Tuesday, March 07, 2006

Hugh

I bought Hugh last Friday and at the time he was a very handsome Cyclamen plant. Long straight flowers pointing toward the sky, deep leaves of green, a complex root system. Hugh was an excellent specimen. Past tense. Can I just start this post with my plant death count? I have five plants in my room, half of which are in various stages of death and dying, bringing my total number of plants killed to six-- two lost to spider mites, two to over-watering, one to replanting and one to the Forces that Control the Universe because I swear I didn't do anything wrong. But Hugh seemed hearty- that's why I bought him! And I wanted to give him a good home, so I put him in the window to get some quality morning light. I went to bed and when I woke up and opened the blinds, Hugh looked like this: actually, that's Hugh on the mend, originally he looked like an Orca Whale in captivity, flowers propped up on the ground for support.

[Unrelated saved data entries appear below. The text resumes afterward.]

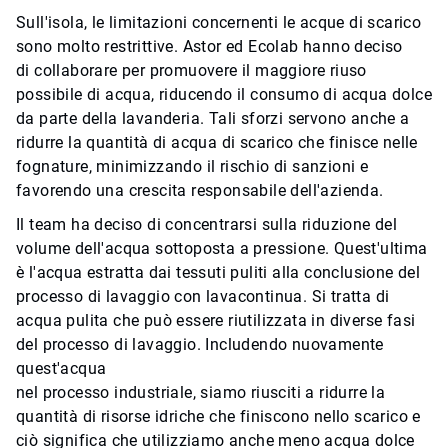
Sull'isola, le limitazioni concernenti le acque di scarico
sono molto restrittive. Astor ed Ecolab hanno deciso
di collaborare per promuovere il maggiore riuso
possibile di acqua, riducendo il consumo di acqua dolce
da parte della lavanderia. Tali sforzi servono anche a
ridurre la quantità di acqua di scarico che finisce nelle
fognature, minimizzando il rischio di sanzioni e
favorendo una crescita responsabile dell'azienda.
Il team ha deciso di concentrarsi sulla riduzione del
volume dell'acqua sottoposta a pressione.
Quest'ultima
è l'acqua estratta dai tessuti puliti alla conclusione del
processo di lavaggio con lavacontinua. Si tratta di
acqua pulita che può essere riutilizzata in diverse fasi
del processo di lavaggio. Includendo nuovamente
quest'acqua
nel processo industriale, siamo riusciti a ridurre la
quantità di risorse idriche che finiscono nello scarico e
ciò significa che utilizziamo anche meno acqua dolce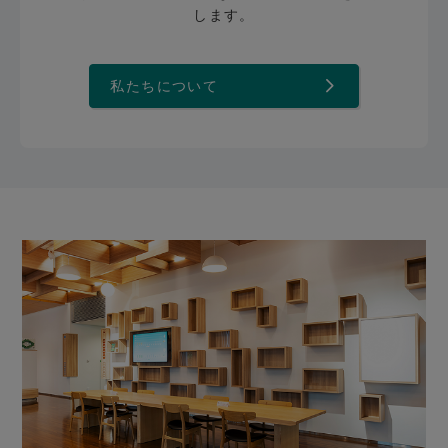
します。
私たちについて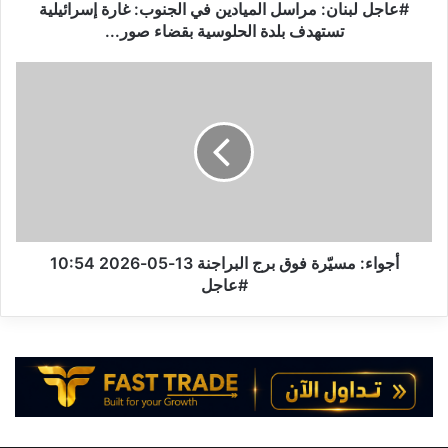
ن
#عاجل لبنان: مراسل الميادين في الجنوب: غارة إسرائيلية
:
تستهدف بلدة الحلوسية بقضاء صور...
م
ر
أ
ا
ج
س
و
ل
ا
ا
ء
ل
:
م
م
ي
س
ا
يّ
د
ر
أجواء: مسيّرة فوق برج البراجنة 13-05-2026 10:54
ي
ة
#عاجل
ن
ف
ف
و
ي
ق
ا
ب
ل
ر
ج
ج
ن
ا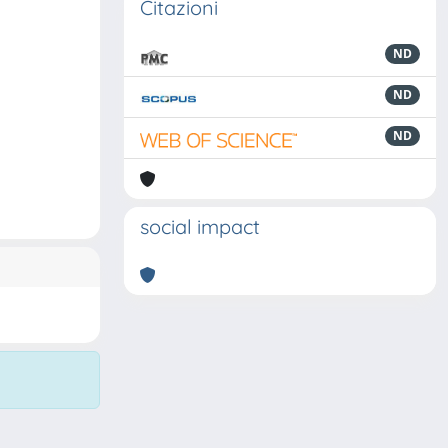
Citazioni
ND
ND
ND
social impact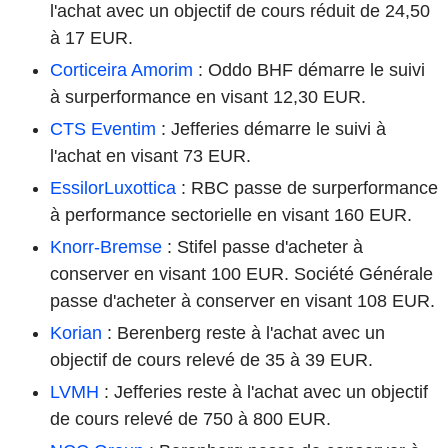
l'achat avec un objectif de cours réduit de 24,50
à 17 EUR.
Corticeira Amorim
: Oddo BHF démarre le suivi
à surperformance en visant 12,30 EUR.
CTS Eventim
: Jefferies démarre le suivi à
l'achat en visant 73 EUR.
EssilorLuxottica
: RBC passe de surperformance
à performance sectorielle en visant 160 EUR.
Knorr-Bremse
: Stifel passe d'acheter à
conserver en visant 100 EUR. Société Générale
passe d'acheter à conserver en visant 108 EUR.
Korian
: Berenberg reste à l'achat avec un
objectif de cours relevé de 35 à 39 EUR.
LVMH
: Jefferies reste à l'achat avec un objectif
de cours relevé de 750 à 800 EUR.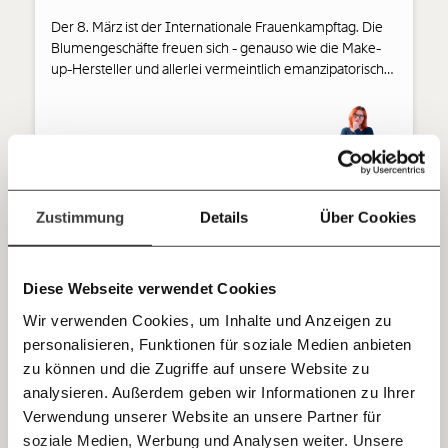
so bleiben. Kämpf’ mit uns für den Fortschritt und
Der 8. März ist der Internationale Frauenkampftag. Die
unterstütze uns mit Deinem Mitgliedsbeitrag.
Blumengeschäfte freuen sich - genauso wie die Make-
up-Hersteller und allerlei vermeintlich emanzipatorische
Du überweist lieber direkt?
Business-Coaches. Der Tag verkommt oft zu einer Art
Hier unsere IBAN: AT34 4300 0498 0007 6017
zweiten Valentinstag. Aber worum geht es eigentlich
Kontoinhaber: Momentum Institut - Verein für
wirklich am Frauentag?
sozialen Fortschritt
Ungleichheit
Jetzt
Deine Spende absetzen:
Fragen und Antworten.
einfach
Zustimmung
Details
Über Cookies
teilen.
01.01.2022
Diese Webseite verwendet Cookies
Wir verwenden Cookies, um Inhalte und Anzeigen zu
personalisieren, Funktionen für soziale Medien anbieten
E-Mail
zu können und die Zugriffe auf unsere Website zu
analysieren. Außerdem geben wir Informationen zu Ihrer
Immer auf dem Laufenden
Whatsapp
Verwendung unserer Website an unsere Partner für
bleiben mit unseren gratis
soziale Medien, Werbung und Analysen weiter. Unsere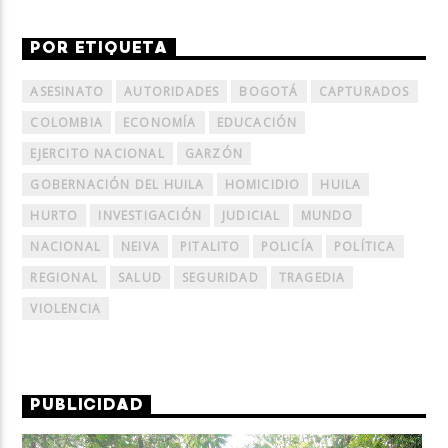
POR ETIQUETA
ASESINATO
AUTORIDADES
BOGOTÁ
CAPTURADOS
COLOMBIA
ECONOMÍA
EDUCACIÓN
EJERCITO NACIONAL
GARZÓN
GOBERNACIÓN DEL HUILA
HOMICIDIO
HUILA
HURTO
INVESTIGACIÓN
JUDICIAL
MUNDO
NACIONAL
NEIVA
PITALITO
POLICÍA
POLÍTICA
REGIONAL
SALUD
SEGURIDAD
TRAGEDIA
VIOLENCIA
PUBLICIDAD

So here's Hugh looking like a mistreated SeaWorld resident and here's Ivan smacking her head and saying over and over "why, Hugh, why?!" But Ivan, always the optimist, thought "ok, window bad, lets put Hugh on the balcony" which got us to exhibit one. And then I put him indoors in a dark corner and that got me to exhibit two:
"Hugh the Sun Hating, Fluorescent Light Loving, Miracle Plant".
But who knows, by tomorrow all his leaves could fall off and he could sprout flesh eating fungi, he seems like that kind of plant. I'll keep you posted.

6 comments:

Simon said...

first my mother bought a cyclamen. then megan bought a cyclamen (may it rest in peace). then you bought a cyclamen (may it prosper). i want to be in the cyclamen club! i think my membership was revoked after bernadette... you know... (may she rest in peace). by the way, did you name your plant after a Borg?

Ivan said...

May all those other plants rest in peace. I want you to be in the cyclamen club too, then we can compare notes on how to keep them alive. Perhaps you can adopt your mother's? And maybe I did name it after a Borg. A super awesome Borg that's not part of the collective anymore. So what? (and Simon, stop being a blog dodger, asap!)

Simon said...

Soon, soon. Blame the cats.

I have no problem with a plant named Hugh. It just means you can't laugh at me when I name my next plant Commander Wililiam T. Riker. Where will I find a plant with a babyface, though?

Ivan said...

please please please name your next plant Riker! I will forever be on the lookout for one that meets your description... babyface... maybe there's some sort of flowering cabbage. If I find it, I will get it to you somehow.

Simon said...

if i ever meet jonathan frakes on the street, i'm definitely going to tell him how we considered the flowering cabbage to be his possible equivalent in vegetation. he'll be so proud.

.Maeve said...

if you ever meet jonathan frakes on the street, you should try to interest him in our script for the popular new sitcom, "Catullus!" maybe offer to name a plant after him in exchange for his participation.